R I P little arrow, xxxxxxxxxx


----------



## suzy93074 (Sep 3, 2008)

aaaw! RIP Arrow run free at rainbow bridgexx


----------



## scosha37 (Feb 24, 2008)

Awww R.I.P little xx run free over Rainbow Bridge xx


we nearly had that last week but maged to bring her round she was cold as anything i just sat with a warm towel and forced fed her i think she was going into hibernation..:nonod:


----------



## Sweepsmamma (Nov 4, 2008)

Awww love im so sorry to hear this hugs to you and the kids xx


----------



## Guest (Nov 13, 2008)

So sorry for your loss 
R.I.P Arrow xx


----------



## sylneo (Oct 13, 2008)

Aaaaaw hun, i'm so sorry for your loss. Hugs to you and the kids.xx
RIP little Arrow xx


----------



## u-look-like-a-hamster (Aug 17, 2008)

R.I.P Arrow 

im soo sorry to hear that 

when turkish(dog) died we said to evelyn(2) she has gone to play with nannys dog cassie in the sky.

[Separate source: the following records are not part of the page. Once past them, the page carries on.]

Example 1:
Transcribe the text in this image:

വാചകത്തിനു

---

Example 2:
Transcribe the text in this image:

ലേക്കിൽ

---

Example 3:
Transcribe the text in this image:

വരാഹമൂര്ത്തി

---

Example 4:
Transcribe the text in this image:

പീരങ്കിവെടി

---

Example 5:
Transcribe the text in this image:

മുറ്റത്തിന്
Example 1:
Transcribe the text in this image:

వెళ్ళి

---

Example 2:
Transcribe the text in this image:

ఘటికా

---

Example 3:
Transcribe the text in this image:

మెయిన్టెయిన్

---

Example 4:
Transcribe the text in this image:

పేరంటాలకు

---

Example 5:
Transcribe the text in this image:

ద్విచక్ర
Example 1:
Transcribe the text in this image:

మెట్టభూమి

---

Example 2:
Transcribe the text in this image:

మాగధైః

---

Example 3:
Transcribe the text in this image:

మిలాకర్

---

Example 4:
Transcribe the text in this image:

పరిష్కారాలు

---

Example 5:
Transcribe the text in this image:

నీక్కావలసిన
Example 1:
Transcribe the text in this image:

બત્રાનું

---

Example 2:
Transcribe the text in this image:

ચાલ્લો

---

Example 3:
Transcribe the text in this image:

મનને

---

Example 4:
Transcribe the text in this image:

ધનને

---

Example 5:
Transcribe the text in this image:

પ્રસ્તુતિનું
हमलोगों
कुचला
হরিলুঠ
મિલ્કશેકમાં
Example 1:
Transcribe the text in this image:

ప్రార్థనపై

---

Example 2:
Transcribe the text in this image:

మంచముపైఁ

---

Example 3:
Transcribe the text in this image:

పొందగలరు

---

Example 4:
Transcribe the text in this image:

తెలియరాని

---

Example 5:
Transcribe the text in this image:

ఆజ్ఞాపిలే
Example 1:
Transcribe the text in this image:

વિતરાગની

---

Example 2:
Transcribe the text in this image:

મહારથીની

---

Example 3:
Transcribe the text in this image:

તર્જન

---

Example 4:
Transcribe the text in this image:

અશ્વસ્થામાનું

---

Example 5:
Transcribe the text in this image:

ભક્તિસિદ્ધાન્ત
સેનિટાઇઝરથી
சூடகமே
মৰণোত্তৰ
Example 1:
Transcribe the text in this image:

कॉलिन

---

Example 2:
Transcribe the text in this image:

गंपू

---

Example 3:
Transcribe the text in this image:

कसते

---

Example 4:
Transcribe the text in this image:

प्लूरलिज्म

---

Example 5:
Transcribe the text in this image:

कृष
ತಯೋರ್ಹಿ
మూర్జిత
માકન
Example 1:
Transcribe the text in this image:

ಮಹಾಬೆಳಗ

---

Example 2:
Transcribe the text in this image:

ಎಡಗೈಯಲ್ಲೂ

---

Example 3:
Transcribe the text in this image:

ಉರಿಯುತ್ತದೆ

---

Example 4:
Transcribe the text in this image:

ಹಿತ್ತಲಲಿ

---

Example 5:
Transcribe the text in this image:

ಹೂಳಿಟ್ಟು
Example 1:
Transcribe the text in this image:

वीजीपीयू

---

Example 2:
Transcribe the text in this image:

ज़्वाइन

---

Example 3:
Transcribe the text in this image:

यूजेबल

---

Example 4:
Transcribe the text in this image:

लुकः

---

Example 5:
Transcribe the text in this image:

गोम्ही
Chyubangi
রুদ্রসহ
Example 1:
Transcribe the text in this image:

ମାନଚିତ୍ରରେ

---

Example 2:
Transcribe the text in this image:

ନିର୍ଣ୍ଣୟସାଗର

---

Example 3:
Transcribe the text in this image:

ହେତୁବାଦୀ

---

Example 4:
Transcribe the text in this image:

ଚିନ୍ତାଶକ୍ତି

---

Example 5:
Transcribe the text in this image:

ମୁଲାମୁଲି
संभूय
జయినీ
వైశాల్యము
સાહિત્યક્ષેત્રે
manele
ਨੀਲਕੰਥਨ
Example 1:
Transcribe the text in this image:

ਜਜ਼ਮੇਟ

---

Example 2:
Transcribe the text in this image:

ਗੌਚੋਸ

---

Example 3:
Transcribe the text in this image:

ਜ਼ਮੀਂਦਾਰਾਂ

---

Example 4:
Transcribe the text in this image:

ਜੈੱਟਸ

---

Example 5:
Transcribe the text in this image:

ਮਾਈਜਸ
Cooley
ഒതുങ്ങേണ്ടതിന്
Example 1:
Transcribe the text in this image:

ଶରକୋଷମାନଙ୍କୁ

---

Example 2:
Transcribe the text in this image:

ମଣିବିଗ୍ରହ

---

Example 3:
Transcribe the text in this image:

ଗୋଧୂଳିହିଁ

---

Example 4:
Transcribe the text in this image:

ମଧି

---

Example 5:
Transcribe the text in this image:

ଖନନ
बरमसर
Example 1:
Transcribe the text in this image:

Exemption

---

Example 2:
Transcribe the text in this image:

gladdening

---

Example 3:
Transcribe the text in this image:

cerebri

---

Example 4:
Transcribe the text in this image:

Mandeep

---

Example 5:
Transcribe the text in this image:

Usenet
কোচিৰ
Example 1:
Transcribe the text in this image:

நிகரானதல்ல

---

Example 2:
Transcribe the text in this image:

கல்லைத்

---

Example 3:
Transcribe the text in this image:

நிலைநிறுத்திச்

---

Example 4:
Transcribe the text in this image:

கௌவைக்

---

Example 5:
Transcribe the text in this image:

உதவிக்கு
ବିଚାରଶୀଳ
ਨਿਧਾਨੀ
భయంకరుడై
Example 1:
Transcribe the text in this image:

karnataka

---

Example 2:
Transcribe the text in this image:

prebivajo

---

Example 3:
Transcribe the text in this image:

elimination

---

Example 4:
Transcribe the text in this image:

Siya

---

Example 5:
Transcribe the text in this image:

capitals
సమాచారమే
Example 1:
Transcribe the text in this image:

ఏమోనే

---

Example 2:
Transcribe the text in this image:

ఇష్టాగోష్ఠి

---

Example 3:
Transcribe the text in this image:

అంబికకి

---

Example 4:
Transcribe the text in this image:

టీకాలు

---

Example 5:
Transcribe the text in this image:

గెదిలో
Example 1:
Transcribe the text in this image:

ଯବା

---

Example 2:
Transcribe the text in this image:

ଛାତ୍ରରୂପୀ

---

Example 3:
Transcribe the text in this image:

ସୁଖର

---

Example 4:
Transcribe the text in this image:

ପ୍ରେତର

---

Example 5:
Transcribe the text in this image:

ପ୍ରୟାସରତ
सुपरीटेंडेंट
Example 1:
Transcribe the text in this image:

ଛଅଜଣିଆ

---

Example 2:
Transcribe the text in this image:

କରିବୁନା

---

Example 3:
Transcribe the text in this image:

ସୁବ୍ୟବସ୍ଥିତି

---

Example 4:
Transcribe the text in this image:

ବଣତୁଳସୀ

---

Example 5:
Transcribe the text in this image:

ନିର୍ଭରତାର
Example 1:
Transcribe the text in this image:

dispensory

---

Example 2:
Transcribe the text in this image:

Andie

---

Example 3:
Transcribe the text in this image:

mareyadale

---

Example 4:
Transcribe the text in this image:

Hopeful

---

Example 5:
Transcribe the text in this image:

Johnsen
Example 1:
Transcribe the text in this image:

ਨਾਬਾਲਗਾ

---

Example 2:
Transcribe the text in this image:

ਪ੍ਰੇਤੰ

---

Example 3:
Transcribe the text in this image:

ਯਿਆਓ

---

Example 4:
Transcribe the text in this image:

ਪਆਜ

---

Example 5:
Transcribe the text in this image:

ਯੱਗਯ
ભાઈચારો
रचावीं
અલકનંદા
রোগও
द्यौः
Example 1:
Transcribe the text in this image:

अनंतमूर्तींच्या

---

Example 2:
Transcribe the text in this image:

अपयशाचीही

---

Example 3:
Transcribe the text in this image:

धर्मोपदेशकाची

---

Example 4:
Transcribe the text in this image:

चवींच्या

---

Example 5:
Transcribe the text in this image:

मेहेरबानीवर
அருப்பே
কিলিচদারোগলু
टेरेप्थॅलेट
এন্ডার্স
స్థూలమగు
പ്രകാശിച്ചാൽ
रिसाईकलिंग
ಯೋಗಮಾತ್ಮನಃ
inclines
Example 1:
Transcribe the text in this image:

You could say this to your youngest  just sister gerbil)

R.I.P
xxx


----------



## Tweedle Dee (Jan 6, 2008)

Aww how sad, RIP little Arrow.

Bless your little one, its hard to explain it to them at that age. We lost our kitten Whisper a few months back. My Kids were all involved in burying her in the garden. My youngest who is now 3 still tells everyone about Whisper who is in the ground in the garden with the flowers (the kids picked flowers which they put on her when we buried her). She understands Whisp has gone in her own little way.

Ang x


----------



## KarenHSmith (Apr 20, 2008)

Aww RIP little Arrow.

Run free at the bridge xxx.


----------



## Bluebird (Sep 20, 2008)

So very sorry. Best that the little ones don't understand yet. Too much time for that later. Being "lost" is probably easiest for them. 
R.I.P. Arrow


----------